Atualmente, o carvão ainda está envolvido em cerca de 40% da produção mundial de eletricidade, percentagem que pouco tem descido ao longo dos últimos vinte anos. O carvão, ao contrário do petróleo, por exemplo, é uma fonte energética praticamente inesgotável; foi ela que permitiu o arranque da revolução industrial na Grã Bretanha, com as máquinas a vapor, e hoje continua a ser usada em muitos países.
A China compra mais de metade do carvão consumido em todo o mundo, seguindo-se a Índia. Países onde se continuam a inaugurar centrais térmicas a carvão.
Nos EUA, Trump, que não acredita nas alterações climáticas e despreza o combate pelo ambiente, manifestou grande apoio às minas de carvão, que considerou vítimas de uma campanha negativa.
Na Europa, a Polónia e a Alemanha possuem cerca de metade das centrais onde se queima carvão; mas a Alemanha, onde ainda funcionam 84 centrais térmicas, promete eliminá-las até 2038, ao mesmo tempo que está a fechar centrais nucleares, por motivos de segurança.
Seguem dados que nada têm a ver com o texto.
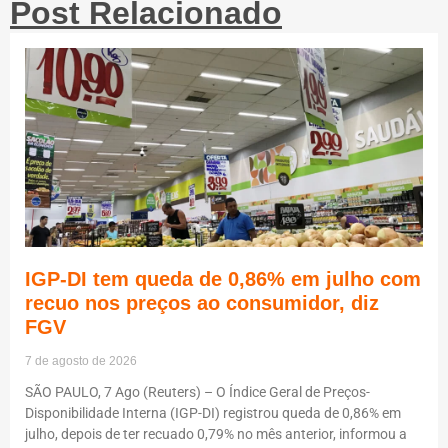
Post Relacionado
IGP-DI tem queda de 0,86% em julho com
recuo nos preços ao consumidor, diz
FGV
7 de agosto de 2026
SÃO PAULO, 7 Ago (Reuters) – O Índice Geral de Preços-
Disponibilidade Interna (IGP-DI) registrou queda de 0,86% em
julho, depois de ter recuado 0,79% no mês anterior, informou a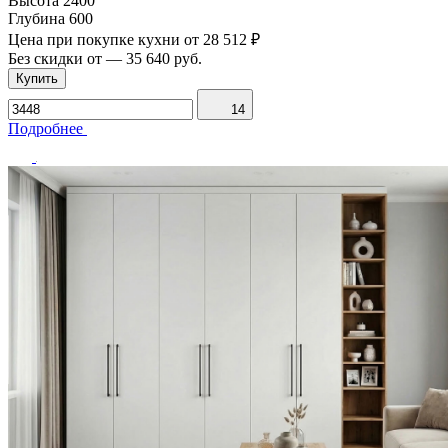
Высота
2400
Глубина
600
Цена при покупке кухни от
28 512 ₽
Без скидки от
—
35 640 руб.
Купить
14
Подробнее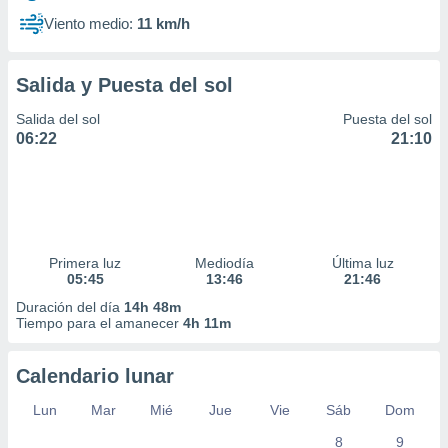
Viento medio:
11 km/h
Salida y Puesta del sol
Salida del sol
Puesta del sol
06:22
21:10
Primera luz
Mediodía
Última luz
05:45
13:46
21:46
Duración del día
14h 48m
Tiempo para el amanecer
4h 11m
Calendario lunar
Lun
Mar
Mié
Jue
Vie
Sáb
Dom
8
9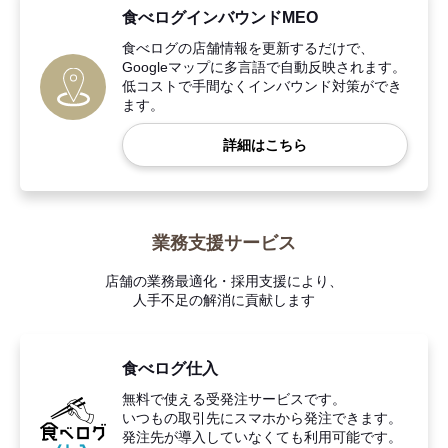
食べログインバウンドMEO
食べログの店舗情報を更新するだけで、
Googleマップに多言語で自動反映されます。
低コストで手間なくインバウンド対策ができ
ます。
詳細はこちら
業務支援サービス
店舗の業務最適化・採用支援により、
人手不足の解消に貢献します
食べログ仕入
無料で使える受発注サービスです。
いつもの取引先にスマホから発注できます。
発注先が導入していなくても利用可能です。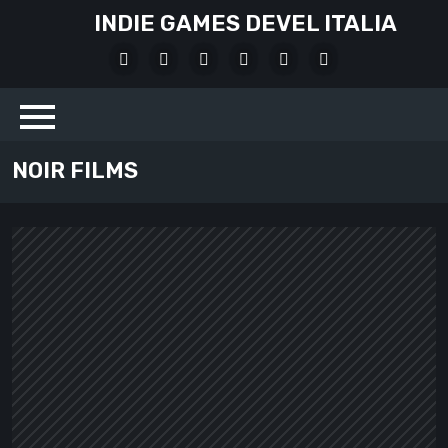
Skip
INDIE GAMES DEVEL ITALIA
to
X
Facebook
Instagram
Youtube
Bluesky
LinkedIn
content
Social
NOIR FILMS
O que implica uma grande aposta germânica nas energias renováveis.
Em Portugal o primeiro-ministro A. Costa disse que está prevista a antecipação do encerramento da central a carvão do Pego para o ano de 2021, enquanto que a central a carvão de Sines deverá fechar em Setembro de 2023.
A UE tem como uma das suas prioridades concretizar o chamado Pacto Ecológico. Mas aí regista-se uma incómoda contradição: como o jornal “Público” destacou há dias, a UE financia com milhares de milhões de euros os principais causadores do aquecimento global, os combustíveis fósseis.
Apesar do Pacto Ecológico, a UE dá 137 mil milhões de euros por ano em isenções fiscais ao petróleo, ao gás natural e ao carvão, bem como ao gasóleo agrícola e aos combustíveis dos aviões. No tempo em que Durão Barroso foi presidente da Comissão falharam as tentativas para alterar a diretiva sobre tributação da energia na UE. É que se torna necessária uma decisão por unanimidade no Conselho para modificar disposições fiscais, unanimidade que, quanto às ajudas ao consumo e à extração de carvão, nunca foi possível alcançar.
É estranho que a Comissão Europeia não se esforce por alertar as opiniões públicas dos Estados membros para esta contradição. Por isso o voto de Guterres de afastar o carvão da produção de energia não se concretizará numa UE que faz gala em ser pioneira na transição energética.